参考
场景
transformation类算子:map、flatMap、reduceByKey、join与cogroup实战
实验
scala版
package main.scala
import org.apache.spark.SparkConf
import org.apache.spark.SparkContext
import org.apache.spark.sql.SQLContext
import org.apache.spark.util.collection.CompactBuffer
/**
* 常用transformation算子实战
* map、filter
*/
object Trasformation {
def main(args: Array[String]): Unit = {
val sc = sparkContext("just for fun")
mapTransformation(sc)
filterTransformation(sc)
flatMapTransformation(sc)
groupByKeyTransformation(sc)
reduceByKeyTransformation(sc)
joinTransformation(sc)
leftJoinTransformation(sc)
rightJoinTransformation(sc)
cogroupTransformation(sc)
sc.stop()
}
def sparkContext(name:String*):SparkContext = {
val conf = new SparkConf().setMaster("local[*]").setAppName("Trasformation Ops")
new SparkContext(conf)
}
/*
* def map[U](f: Int => U)(implicit evidence$243: ClassTag[U]): RDD[U]
*/
def mapTransformation(sc:SparkContext){
val nums = sc.parallelize(1 to 10)
nums.map(elem => elem*2).collect().foreach(println)
}
/*
* def filter(f: T => Boolean): RDD[T]
*/
def filterTransformation(sc:SparkContext){
val nums = sc.parallelize(1 to 10)
nums.filter { elem => elem%2==0 }.collect().foreach { println }
}
/*
* def flatMap[U](f: String => TraversableOnce[U])(implicit evidence$204: ClassTag[U]): RDD[U]
*/
def flatMapTransformation(sc:SparkContext){
val bigData = Array("Scala Spark","Java Hadoop")

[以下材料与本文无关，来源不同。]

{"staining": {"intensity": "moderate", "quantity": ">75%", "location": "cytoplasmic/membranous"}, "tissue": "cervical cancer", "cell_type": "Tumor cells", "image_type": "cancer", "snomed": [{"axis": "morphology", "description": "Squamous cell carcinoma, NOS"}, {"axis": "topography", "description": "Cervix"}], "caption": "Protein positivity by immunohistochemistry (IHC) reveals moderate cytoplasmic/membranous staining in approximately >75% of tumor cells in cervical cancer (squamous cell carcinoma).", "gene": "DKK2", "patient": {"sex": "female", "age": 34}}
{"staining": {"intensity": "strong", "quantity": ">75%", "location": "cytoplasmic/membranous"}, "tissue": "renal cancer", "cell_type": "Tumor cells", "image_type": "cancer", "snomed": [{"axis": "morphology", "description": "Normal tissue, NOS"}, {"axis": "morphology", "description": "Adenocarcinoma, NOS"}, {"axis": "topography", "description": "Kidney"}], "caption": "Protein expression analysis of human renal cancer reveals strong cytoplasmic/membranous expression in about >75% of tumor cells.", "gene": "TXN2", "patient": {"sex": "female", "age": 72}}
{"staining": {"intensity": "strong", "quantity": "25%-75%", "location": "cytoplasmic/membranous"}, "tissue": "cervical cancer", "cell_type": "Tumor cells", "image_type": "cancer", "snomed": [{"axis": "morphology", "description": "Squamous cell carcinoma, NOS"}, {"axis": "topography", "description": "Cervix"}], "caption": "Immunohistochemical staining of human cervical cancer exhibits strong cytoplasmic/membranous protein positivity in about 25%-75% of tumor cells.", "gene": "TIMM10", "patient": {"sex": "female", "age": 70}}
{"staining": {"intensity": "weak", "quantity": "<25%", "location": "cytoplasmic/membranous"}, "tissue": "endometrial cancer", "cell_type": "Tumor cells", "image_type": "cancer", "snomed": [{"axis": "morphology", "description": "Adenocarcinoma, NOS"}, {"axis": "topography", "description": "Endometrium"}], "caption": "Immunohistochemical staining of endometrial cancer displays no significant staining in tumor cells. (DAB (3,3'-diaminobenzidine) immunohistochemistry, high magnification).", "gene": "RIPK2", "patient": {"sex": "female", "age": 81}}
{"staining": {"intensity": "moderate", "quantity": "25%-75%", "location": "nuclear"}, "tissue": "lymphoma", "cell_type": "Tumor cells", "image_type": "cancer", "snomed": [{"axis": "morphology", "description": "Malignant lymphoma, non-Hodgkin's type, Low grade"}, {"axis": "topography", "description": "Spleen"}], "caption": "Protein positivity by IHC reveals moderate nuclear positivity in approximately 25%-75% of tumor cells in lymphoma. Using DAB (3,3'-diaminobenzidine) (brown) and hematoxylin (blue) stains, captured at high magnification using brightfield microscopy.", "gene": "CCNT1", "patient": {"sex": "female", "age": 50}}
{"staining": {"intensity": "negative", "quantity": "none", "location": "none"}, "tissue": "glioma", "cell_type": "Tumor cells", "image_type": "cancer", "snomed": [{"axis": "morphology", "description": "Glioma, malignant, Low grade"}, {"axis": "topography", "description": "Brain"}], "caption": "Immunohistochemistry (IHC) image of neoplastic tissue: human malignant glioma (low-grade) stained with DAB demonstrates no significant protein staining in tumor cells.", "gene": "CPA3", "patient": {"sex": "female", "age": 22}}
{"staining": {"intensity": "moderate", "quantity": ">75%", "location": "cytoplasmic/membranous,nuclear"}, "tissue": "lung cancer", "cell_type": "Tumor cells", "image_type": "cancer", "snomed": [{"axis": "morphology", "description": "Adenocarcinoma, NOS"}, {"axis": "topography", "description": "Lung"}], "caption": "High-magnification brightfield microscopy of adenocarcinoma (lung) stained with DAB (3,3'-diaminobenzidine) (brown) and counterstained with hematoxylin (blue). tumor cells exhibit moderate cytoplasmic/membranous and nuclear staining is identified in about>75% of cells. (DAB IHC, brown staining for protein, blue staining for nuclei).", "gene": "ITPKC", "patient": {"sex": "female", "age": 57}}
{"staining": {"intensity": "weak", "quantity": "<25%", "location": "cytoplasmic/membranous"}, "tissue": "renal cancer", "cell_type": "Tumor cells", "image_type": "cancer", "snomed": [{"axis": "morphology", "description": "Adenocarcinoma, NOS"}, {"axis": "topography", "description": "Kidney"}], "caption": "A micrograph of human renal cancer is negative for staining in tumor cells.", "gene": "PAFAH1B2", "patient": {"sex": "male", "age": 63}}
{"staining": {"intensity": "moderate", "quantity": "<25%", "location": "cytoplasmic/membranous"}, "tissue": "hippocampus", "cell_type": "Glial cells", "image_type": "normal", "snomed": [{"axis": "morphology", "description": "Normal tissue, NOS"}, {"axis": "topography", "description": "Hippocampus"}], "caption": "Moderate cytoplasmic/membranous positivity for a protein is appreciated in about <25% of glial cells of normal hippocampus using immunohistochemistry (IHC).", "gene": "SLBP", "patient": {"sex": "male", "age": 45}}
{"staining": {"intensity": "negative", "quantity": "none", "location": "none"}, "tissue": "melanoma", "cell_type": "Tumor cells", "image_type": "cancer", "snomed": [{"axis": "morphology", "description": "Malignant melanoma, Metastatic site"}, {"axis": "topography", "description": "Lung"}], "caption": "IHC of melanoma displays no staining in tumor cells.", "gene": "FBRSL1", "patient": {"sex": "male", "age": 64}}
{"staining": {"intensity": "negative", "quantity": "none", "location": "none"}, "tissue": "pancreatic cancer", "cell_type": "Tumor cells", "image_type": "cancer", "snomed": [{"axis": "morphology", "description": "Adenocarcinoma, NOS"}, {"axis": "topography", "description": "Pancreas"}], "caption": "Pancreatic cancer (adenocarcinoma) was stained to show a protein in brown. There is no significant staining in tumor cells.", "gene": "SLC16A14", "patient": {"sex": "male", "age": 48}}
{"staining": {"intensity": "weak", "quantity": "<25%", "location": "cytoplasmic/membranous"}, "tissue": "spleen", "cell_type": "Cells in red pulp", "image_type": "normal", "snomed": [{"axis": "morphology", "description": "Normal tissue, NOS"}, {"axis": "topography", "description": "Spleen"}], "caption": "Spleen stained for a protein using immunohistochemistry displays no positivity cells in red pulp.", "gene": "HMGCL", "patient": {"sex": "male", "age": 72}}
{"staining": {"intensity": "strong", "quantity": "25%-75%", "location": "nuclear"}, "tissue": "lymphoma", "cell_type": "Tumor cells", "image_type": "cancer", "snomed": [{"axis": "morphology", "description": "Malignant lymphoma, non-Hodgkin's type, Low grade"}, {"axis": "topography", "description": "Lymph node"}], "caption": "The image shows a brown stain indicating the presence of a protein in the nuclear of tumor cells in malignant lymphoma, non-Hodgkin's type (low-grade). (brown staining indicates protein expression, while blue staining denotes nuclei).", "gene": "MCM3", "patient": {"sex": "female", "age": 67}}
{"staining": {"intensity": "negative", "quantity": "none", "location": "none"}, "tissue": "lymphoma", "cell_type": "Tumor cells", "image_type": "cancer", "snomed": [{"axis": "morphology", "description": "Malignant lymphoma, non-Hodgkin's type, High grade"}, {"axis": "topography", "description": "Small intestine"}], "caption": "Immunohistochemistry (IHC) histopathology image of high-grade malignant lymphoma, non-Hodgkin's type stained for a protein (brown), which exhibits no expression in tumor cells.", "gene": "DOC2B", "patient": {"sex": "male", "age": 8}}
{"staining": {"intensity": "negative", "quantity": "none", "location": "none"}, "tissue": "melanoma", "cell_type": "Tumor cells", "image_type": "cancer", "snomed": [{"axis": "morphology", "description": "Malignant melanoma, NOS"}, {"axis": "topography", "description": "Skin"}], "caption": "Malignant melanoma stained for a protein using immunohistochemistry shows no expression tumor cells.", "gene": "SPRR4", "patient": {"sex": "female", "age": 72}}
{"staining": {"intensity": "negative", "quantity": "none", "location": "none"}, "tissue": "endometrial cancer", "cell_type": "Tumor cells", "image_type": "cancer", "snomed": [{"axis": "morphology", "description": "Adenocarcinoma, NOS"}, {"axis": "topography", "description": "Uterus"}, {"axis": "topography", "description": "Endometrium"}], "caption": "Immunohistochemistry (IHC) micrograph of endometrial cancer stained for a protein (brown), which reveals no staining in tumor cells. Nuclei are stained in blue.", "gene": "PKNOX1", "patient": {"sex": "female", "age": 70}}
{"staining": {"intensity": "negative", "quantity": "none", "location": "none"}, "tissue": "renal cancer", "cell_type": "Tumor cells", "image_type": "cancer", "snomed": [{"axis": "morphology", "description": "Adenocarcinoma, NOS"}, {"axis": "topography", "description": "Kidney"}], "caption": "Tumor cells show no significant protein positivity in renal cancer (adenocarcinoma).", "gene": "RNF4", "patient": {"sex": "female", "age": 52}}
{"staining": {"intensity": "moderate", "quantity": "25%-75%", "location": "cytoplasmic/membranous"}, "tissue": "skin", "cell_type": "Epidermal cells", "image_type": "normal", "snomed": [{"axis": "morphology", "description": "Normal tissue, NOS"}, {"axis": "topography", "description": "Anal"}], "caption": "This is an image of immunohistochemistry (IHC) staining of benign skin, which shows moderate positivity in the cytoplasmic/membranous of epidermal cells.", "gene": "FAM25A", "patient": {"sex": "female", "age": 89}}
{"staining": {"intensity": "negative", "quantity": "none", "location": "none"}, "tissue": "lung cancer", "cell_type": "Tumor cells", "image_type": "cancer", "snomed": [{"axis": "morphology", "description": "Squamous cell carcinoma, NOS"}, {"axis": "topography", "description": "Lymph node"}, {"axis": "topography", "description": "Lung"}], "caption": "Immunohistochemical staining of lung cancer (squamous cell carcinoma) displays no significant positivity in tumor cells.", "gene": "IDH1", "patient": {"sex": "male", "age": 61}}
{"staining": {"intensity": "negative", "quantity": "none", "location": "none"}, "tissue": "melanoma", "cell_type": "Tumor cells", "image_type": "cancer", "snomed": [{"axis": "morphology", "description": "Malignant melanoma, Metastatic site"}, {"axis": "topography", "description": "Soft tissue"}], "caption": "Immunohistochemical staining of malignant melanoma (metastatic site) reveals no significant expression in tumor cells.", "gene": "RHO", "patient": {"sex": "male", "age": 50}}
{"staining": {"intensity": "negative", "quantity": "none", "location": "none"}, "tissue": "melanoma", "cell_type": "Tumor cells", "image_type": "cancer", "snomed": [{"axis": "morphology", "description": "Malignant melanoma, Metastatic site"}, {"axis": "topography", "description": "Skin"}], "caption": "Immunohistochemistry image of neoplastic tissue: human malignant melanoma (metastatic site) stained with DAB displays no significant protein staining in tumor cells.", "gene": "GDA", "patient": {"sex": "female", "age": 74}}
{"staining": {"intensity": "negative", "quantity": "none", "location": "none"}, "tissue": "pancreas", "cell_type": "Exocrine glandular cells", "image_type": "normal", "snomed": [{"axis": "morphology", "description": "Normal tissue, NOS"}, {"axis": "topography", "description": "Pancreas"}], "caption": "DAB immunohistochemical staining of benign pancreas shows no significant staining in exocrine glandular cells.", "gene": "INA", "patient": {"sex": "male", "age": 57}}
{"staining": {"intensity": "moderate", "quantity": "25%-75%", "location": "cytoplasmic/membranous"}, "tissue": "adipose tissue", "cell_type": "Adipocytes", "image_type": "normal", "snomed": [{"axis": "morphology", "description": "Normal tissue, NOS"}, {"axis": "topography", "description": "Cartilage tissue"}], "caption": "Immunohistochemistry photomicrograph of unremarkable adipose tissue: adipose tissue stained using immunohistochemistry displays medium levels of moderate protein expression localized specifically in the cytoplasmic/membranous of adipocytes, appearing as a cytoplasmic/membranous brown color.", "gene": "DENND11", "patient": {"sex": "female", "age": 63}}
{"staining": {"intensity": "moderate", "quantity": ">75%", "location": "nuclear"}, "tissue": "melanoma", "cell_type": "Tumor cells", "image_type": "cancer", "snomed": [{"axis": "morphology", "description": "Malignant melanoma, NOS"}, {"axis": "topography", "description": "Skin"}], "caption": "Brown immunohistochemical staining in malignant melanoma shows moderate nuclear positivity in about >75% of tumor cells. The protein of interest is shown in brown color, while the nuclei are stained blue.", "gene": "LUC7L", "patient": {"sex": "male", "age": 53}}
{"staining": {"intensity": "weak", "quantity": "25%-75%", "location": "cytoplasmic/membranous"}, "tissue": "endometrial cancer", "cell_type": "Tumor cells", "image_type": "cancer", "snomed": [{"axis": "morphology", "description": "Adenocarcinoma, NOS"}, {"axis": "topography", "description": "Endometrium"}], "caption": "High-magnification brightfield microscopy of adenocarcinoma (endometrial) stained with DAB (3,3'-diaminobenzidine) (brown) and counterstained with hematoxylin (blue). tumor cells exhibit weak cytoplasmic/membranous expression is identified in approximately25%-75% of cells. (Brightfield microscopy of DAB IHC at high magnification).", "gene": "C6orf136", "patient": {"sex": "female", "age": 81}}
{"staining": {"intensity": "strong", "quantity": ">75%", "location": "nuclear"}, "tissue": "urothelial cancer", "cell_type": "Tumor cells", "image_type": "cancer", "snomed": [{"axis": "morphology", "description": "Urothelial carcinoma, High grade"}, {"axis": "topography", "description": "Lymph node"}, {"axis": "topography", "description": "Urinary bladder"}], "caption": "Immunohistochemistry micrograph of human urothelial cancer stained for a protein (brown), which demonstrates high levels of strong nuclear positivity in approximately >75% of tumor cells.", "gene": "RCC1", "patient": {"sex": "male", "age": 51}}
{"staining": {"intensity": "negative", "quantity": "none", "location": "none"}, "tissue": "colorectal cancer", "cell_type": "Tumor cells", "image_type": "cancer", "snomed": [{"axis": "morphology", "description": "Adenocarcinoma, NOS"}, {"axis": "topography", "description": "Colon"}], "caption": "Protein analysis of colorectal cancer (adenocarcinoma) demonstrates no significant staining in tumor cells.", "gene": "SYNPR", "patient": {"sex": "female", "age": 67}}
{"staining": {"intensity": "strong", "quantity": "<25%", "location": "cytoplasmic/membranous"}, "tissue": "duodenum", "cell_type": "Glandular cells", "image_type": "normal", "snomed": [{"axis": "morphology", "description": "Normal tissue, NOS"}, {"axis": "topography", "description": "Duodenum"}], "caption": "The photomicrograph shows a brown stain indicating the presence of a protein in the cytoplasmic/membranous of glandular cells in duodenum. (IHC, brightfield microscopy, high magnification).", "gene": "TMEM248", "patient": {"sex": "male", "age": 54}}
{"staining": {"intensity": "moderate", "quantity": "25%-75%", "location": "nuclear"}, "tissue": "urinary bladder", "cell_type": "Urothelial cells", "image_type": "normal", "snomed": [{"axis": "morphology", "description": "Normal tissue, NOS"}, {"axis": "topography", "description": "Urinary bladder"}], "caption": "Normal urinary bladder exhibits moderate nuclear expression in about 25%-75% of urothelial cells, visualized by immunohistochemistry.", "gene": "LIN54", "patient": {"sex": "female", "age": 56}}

val strRDD = sc.parallelize(bigData)
strRDD.flatMap { line => line.split(" ") }.collect().foreach { println }
}
/*
* def groupByKey(): RDD[(Int, Iterable[String])]
*/
def groupByKeyTransformation(sc:SparkContext){
val scores = Array(Tuple2(100,"Spark"),Tuple2(90,"flink"),Tuple2(60,"hadoop"),Tuple2(90,"docker"))
sc.parallelize(scores).groupByKey().collect().foreach(println)
}
def reduceByKeyTransformation(sc:SparkContext){
sc.textFile("file:home/pengyucheng/java/rdd2dfram.txt").flatMap(line=>line.split(" ")).map(pair=>(pair,1)).reduceByKey(_+_).collect().foreach(println)
}
/*
* def join[W](other: RDD[(Int, W)]): RDD[(Int, (String, W))]
*/
def joinTransformation(sc:SparkContext){
val studentNames =Array(Tuple2(1,"Spark"),Tuple2(2,"hadoop"),Tuple2(3,"Tachyon"))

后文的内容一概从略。